Student wearing some sleep technology apparatus on their head at Minneapolis College
  • Starting in 2014, experienced sleep technologists can test-out of program coursework to earn credit toward the degree.
  • The Sleep Technology program is one of only a small number programs in the country that awards associate’s degrees.
  • To date, all of our job-seeking graduates have been hired as Sleep Technologists within 6 months of completing the program.
  • The program is accredited by the Commission on Accreditation of Allied Health Education Programs (CAAHEP).
  • Graduates are immediately eligible to sit for the national Registered Polysomnographic Technologist (RPSGT) examination.
  • On average graduates make over $22 per hour to start; experienced sleep technicians typically make about $30 per hour.

Program Description

Sleep Technologists play a key role in the rapidly growing field of sleep disorders diagnosis and treatment.
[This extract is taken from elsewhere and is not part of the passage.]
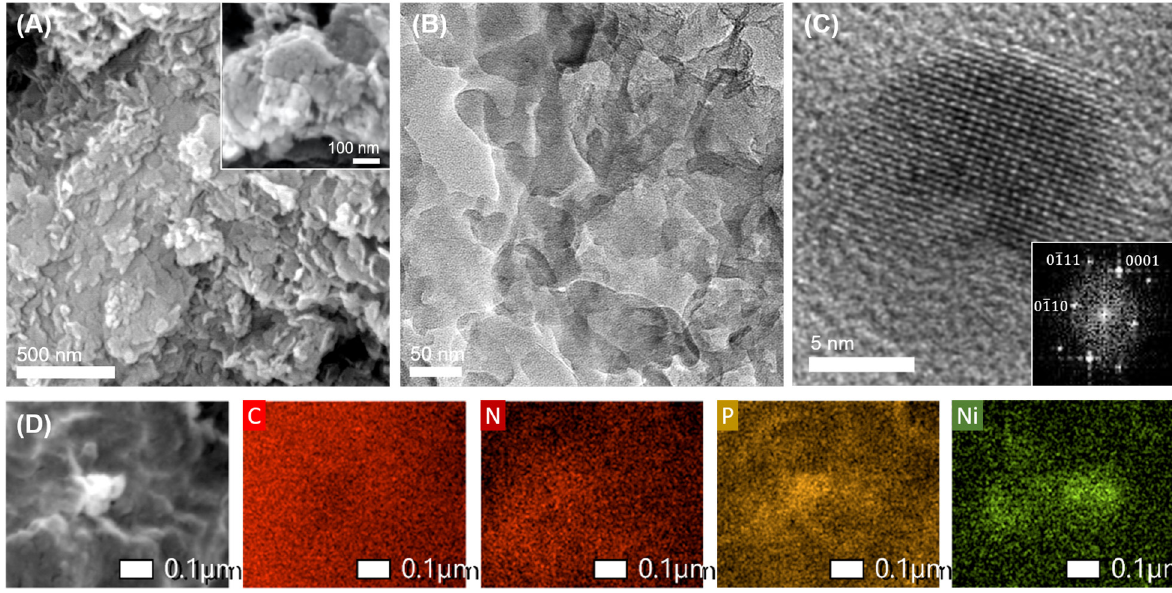
Figure 2. ( A ) FE-SEM images (Inset: high-magnification SEM image), ( B ) TEM image, ( C ) HRTEM (Inset: FFT pattern indexed to hexagonal P-62m Ni 2 P along the [100] zone axis) and ( D ) EDS elemental mapping images for 15-Ni 2 P/P-GCN catalyst.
As a Sleep Technology student you will prepare, record and analyze clinical sleep studies, as well as provide patient care and education under the direction of a physician. The Sleep Technology degree program teaches the knowledge and skills needed to perform diagnostic testing and therapeutic interventions for patients with sleep disorders.

Program Details

Outcomes

Occupational Outlook

An estimated 50-70 million people currently suffer from sleep disorders in the United States. The field of sleep technology exists to serve this growing population. The 5-year total positive placement rate for our graduates is 100%, as defined by the Committee on Accreditation of Polysomnographic Technology Education and reported to the Commission on Accreditation of Allied Health Professionals. That means everyone who completed the degree found work as a Sleep Technologist for the most recent reporting period.

Where You Could Work

  • Clinical sleep laboratories
  • Sleep studies are performed in a variety of settings, from hospital rooms to patient’s bedrooms.
  • Additional employment opportunities exist in research or pediatric laboratories, sleep clinics, and medical equipment providers and manufacturers.